Find A Book

A loose reflection on reading.

As no particularly good child (not necessarily a particularly bad one, either) I was often taken into my parents' arms and made to see the thing in me that had gone wrong. I could smell their soap and feel the warmth of their chests, hear their heartbeats, and the voice telling me what had been bad. It is a feeling that is hard to replicate, that feeling of being safe and being seen and being aware of one's own sin. It stirs a soft place in the soul that, in adulthood, it hard to reach.

When I am very, very lucky, a book reaches in and finds that place again. 

This week, it was Gilead by Marilynne Robinson, a book in which failure and success, righteousness and sin, are measured over the span of a life and in the questions posed by people much more difficult to negotiate than they appear (and, in this way, the characters are much like real people). 

Other times, I'll re-read Anne of Green Gables, The Secret Garden, or Heidi, and I'm falling in love with flowers I can't name, hearing wind through the fur trees (there are no fur trees in my hometown), listening for the chirping of robins. I am falling in love with a thing I do not know, and when I hear real fur trees, I have already learned to love them. 

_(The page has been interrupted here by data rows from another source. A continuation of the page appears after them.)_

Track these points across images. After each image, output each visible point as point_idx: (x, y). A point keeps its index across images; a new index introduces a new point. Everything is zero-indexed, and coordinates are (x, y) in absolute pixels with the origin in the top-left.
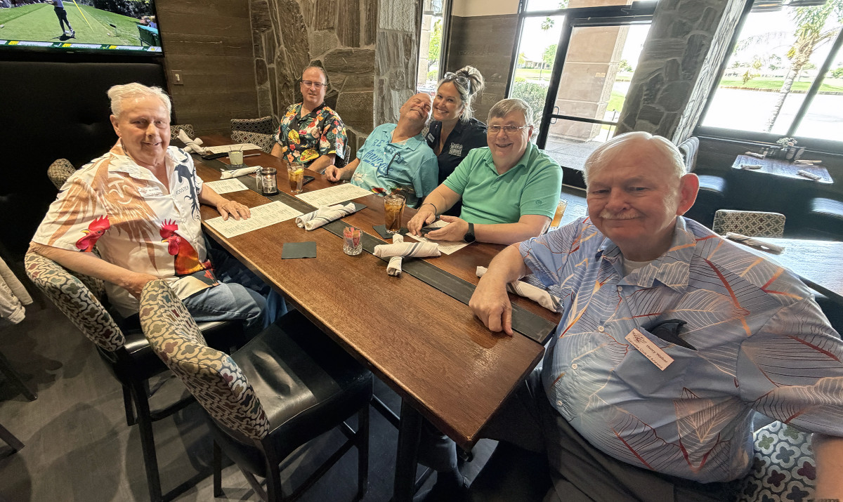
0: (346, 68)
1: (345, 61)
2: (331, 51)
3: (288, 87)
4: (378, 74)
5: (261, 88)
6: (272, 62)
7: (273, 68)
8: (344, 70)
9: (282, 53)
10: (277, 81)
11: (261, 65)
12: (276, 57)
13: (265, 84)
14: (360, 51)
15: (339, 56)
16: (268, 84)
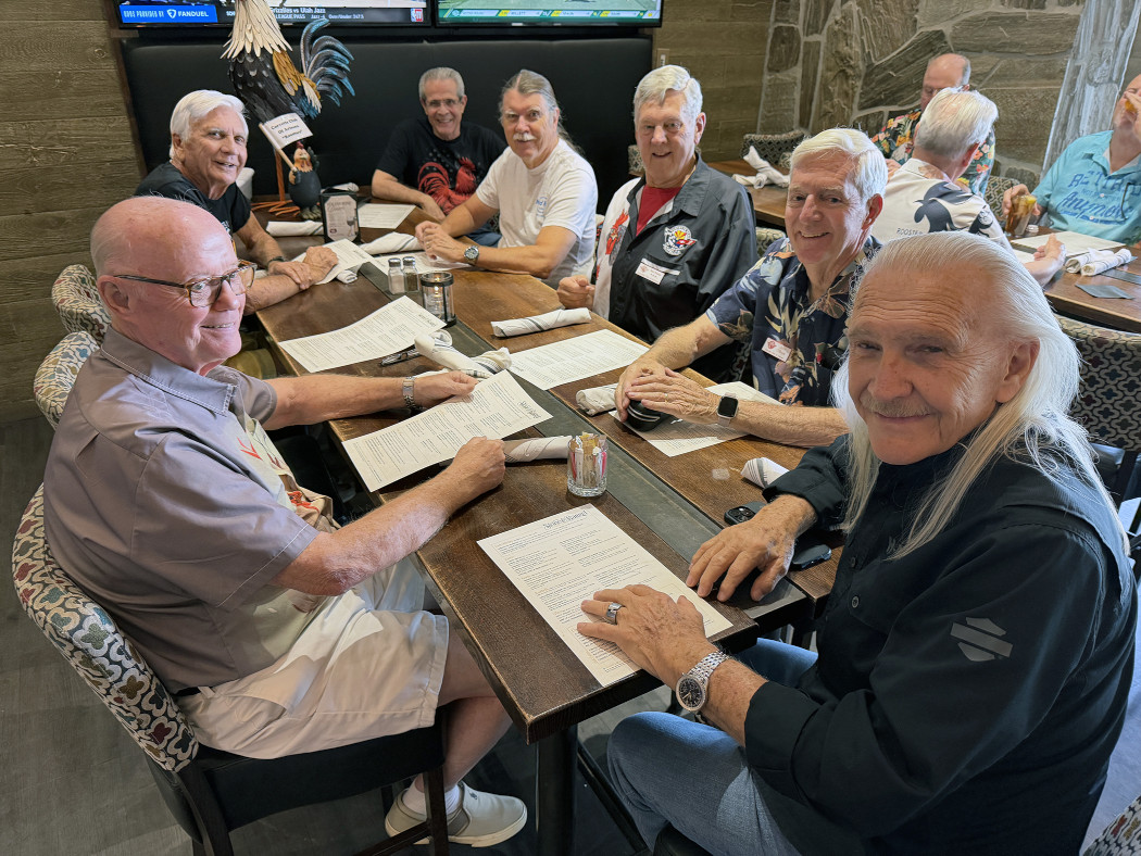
0: (1004, 45)
1: (1003, 34)
2: (971, 14)
3: (847, 77)
4: (1075, 58)
5: (776, 79)
6: (817, 31)
7: (819, 43)
8: (997, 48)
9: (846, 16)
10: (821, 67)
11: (786, 37)
12: (830, 22)
13: (790, 72)
14: (1045, 16)
15: (994, 25)
16: (797, 72)
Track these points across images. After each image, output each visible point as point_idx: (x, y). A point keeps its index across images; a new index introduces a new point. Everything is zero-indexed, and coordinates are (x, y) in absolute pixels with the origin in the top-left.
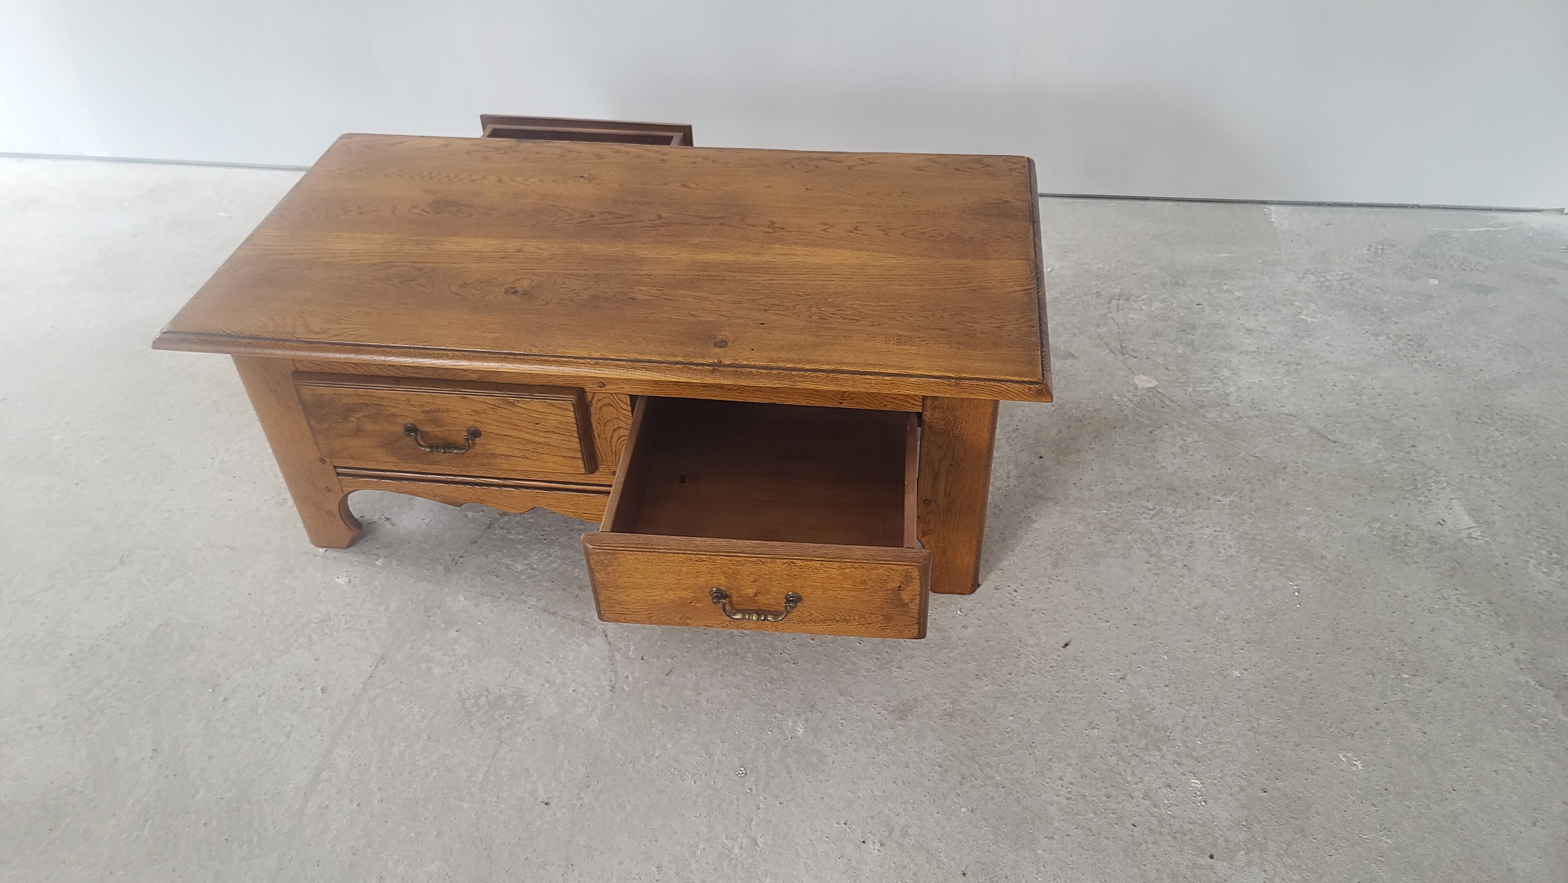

This also happens with Jesus - I love that man who is God, who loved children and hated injustice, and when I meet Him I will have already learned to love him.

And when life is hard, I sometimes feel the cold metal of a fictional gun held in the hand of a fictional man who is holding it to his own head, and I am asking "what do I do with this?" Sometimes things can be solved with a few punches delivered in the pages, documenting a past that does not belong to me. When I am lucky, I am made whole again. 

It's no rare thing for me to find a book. When I am lucky, I am also found in it.